## Brief 1
According to the workbench post, how many benches did the class at the Marc Adams School of Woodworking need to build in five days?
## Brief 2
Name each hand tool the workbench post mentions using, not counting the reader comments.

## Quoted passage
+-------+

Chris Schwarz's Blog

French Workbench in Douglas Fir, Day 1

When it comes to building furniture in my shop at home, I have zero desire for industrial-grade machinery. But when I need to get a class of students at the Marc Adams School of Woodworking to get 17 benches completely built in five days, I embrace the large-scale noisy stuff.

Some might call it selling out, but I call it the quickest way to get a workbench built that will allow you to practice handwork without fighting the wiggly table thing you bought from the home center one weekend.

However, the funny thing about all this machine work is that it always reminds me of the importance of mastering hand tools. When we needed to make small adjustments to 8’-long 6×6 timbers, the machinery just didn’t have the finesse. So we broke out the jack and jointer planes.

And when we needed to knock the top pieces into position while they were saturated with glue, we needed to fetch Mongo, my brass-headed mallet. It was the only thing that would do the job.

It’s a good day when Mongo comes out of the tool chest.

And tomorrow will also be a Mongo-day. While we had two of the tops glued up by quitting time, we still have 15 more benchtops to glue up.

— Christopher Schwarz

If you want a solid introduction to the world of hand tools, we have a new DVD “Mastering Hand Tools” for sale in ShopWoodworking. Check it out here.

9 thoughts on “French Workbench in Douglas Fir, Day 1

  1. plato

    Open your eyes mate!!…Mea Culpa Mea Culpa!!…I take it back in part LOL…I missed the jointer covers..at least writing when tired isn’t so dangerous as working with machinery when tired..which is when I sptrayed blood skin and bone around as a teenager using a jointer…good bye finger top to the first joint!!
    …however the comment about turning machinery off before walking away still applies as does the rest of the comment. I deserve your clip over the ear for that error …but to recover a little…some guys take the covers off jointers when using them…and the covers being taken off circular saw blades is shockingly common.Not good practice to use machine beds as a bench for hand tools either. I’ll go away and have a cuppa and a nap LOL!!…

  2. plato

    Hi there’s a few Occ health and safety issues here..especially with two fellows close together as one leans forward at the jointer…the middle bloke should back out before that happens.I see no covers on the machinery and I see no one turn it off…Someone should stand guard at the machine if left running that way.

+-------+

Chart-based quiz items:
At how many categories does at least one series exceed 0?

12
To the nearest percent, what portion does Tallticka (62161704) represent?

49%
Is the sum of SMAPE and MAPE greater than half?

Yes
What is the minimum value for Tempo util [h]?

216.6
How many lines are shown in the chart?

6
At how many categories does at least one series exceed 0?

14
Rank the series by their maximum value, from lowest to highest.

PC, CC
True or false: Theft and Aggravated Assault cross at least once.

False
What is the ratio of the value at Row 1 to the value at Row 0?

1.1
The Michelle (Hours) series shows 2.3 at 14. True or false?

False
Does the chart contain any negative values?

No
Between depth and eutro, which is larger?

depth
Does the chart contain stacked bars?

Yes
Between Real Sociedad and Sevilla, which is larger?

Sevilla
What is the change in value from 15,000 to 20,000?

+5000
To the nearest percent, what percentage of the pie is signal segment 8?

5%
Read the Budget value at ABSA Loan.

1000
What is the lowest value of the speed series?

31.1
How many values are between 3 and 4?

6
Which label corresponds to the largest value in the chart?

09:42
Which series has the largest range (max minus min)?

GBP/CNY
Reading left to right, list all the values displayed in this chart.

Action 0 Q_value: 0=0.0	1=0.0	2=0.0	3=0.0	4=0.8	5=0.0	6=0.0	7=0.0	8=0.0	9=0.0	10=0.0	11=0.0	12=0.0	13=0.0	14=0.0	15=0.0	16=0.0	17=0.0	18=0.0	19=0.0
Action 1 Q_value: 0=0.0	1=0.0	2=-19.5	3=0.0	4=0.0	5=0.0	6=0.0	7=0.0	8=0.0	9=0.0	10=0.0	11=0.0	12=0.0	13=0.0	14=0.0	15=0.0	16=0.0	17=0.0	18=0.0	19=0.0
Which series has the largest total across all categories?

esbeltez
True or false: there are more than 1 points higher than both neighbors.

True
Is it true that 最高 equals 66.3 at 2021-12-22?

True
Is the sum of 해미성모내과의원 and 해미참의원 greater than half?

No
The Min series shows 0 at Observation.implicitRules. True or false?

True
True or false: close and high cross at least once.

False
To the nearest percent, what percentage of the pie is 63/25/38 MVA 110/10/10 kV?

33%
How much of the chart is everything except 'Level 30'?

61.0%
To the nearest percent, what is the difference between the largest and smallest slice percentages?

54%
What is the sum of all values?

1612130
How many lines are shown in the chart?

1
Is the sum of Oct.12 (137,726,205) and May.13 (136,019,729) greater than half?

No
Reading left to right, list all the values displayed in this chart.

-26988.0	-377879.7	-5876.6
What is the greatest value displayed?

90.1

+-------+

## Expected answer 1
17 benches

## Expected answer 2
Jack plane, jointer plane, brass-headed mallet (Mongo)